Hungary’s foreign minister, Peter Szijjarto, told The Associated Press on Wednesday that the razor wire fence it was building along its 175km border with Serbia was necessary because “only a physical border” could stop refugees entering the EU.

A child cries inside a tent at a makeshift refugee camp at the Hungarian border with Serbia near the town of Horgos

Hungarian riot policemen are deployed at the border crossing with Serbia in Roszke (Reuters)

Migrants shout slogans as they stand in front of a barrier at the border with Hungary near the village of Horgos, Serbia

Hungarian riot policemen run as they are deployed at the border crossing with Serbia in Roszke (Reuters)

While the rest of Europe has largely criticised the Hungarian response to the growing crisis, Szijjarto claimed that even if they had come from war-torn countries originally, the majority of the people at its border were economic migrants.

He said: “Someone who escapes from Syria, for example, and then arrives in Greece, why does he or she leave Greece for Macedonia, why does he or she leave Macedonia for Serbia, then for Hungary, then for Austria, then for Germany? There is an economic motivation.”

Szijjarto said Hungary “cannot bear the burden of accepting economic migrants”, and actually called on the rest of the EU to provide more manpower, instead of criticism.

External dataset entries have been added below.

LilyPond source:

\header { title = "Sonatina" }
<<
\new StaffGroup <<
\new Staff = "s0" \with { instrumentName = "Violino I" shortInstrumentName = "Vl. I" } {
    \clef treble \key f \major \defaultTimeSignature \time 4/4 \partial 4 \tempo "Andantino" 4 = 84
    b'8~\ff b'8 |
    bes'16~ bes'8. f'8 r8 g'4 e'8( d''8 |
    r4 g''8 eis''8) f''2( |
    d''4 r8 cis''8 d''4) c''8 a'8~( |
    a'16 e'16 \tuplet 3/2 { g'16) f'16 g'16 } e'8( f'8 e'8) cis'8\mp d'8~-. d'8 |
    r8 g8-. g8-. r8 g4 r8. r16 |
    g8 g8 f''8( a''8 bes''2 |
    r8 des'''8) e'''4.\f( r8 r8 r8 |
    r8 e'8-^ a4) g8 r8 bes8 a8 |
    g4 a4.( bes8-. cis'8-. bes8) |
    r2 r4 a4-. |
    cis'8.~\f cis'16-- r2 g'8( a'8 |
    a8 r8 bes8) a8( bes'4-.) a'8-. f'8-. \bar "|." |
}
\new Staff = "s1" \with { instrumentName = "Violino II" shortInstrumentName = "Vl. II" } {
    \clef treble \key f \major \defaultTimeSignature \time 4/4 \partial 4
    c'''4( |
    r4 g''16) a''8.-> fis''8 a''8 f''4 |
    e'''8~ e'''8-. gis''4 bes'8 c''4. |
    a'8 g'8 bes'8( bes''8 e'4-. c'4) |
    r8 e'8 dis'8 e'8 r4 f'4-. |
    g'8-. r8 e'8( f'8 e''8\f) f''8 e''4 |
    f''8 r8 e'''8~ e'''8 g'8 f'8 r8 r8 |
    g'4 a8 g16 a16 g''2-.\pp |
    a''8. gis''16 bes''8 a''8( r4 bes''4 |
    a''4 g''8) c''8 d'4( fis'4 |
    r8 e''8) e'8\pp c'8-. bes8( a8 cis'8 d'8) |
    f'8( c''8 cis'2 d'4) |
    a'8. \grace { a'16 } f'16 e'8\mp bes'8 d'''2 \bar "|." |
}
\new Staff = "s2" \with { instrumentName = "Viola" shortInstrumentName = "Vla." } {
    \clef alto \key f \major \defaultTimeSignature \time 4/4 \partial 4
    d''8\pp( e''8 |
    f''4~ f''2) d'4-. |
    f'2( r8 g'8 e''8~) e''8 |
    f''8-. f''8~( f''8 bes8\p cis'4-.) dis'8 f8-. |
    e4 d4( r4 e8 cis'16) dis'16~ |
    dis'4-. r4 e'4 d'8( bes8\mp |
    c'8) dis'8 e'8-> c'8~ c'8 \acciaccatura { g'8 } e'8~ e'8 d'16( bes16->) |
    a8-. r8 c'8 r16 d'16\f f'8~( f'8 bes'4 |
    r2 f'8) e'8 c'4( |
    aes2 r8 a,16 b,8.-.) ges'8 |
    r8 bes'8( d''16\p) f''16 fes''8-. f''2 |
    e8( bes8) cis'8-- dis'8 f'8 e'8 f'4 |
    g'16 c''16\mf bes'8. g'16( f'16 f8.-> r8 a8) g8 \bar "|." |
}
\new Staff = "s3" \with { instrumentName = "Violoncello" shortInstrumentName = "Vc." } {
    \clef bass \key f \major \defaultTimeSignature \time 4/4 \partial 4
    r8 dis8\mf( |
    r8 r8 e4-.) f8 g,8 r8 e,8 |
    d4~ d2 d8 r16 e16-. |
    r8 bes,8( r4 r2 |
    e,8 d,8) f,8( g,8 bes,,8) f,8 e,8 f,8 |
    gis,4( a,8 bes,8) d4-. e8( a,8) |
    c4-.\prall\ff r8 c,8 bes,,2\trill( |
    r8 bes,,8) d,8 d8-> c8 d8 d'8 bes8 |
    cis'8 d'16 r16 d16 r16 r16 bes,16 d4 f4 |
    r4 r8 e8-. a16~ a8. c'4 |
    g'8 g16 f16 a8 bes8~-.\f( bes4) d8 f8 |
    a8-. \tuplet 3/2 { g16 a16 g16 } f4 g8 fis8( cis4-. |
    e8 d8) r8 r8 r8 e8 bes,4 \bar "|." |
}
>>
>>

“We should put together a European force ... to defend the external border of (the) EU in Greece,” he said. “It is obvious that Greece is not able to do so.”

Meanwhile, a Hungarian court found an Iraqi man guilty of “illegally crossing the border” in the first conviction of its kind since new laws were introduced in a bid to deter people from entering the country.

Hungarian media reported the judge ordered the man expelled from Hungary and banned him from returning for one year. He was expected to return to Syria.

According to reports, the judge rejected the man’s claim that he didn’t know it was a crime to cross the border, telling him that the razor wire fence “should have given him a clue”.

Germany has seen a decline in the number of new migrants arriving since it introduced border checks on the Austrian frontier, though the influx is still significant.

Germany imposed the checks on Sunday, saying it wanted to ensure that refugee arrivals were more orderly and that newcomers were registered.

Interior Ministry spokesman Tobias Plate said he does not yet have firm figures for migrant arrivals since then.

He says the numbers "have decreased very significantly" but are still in the thousands every day.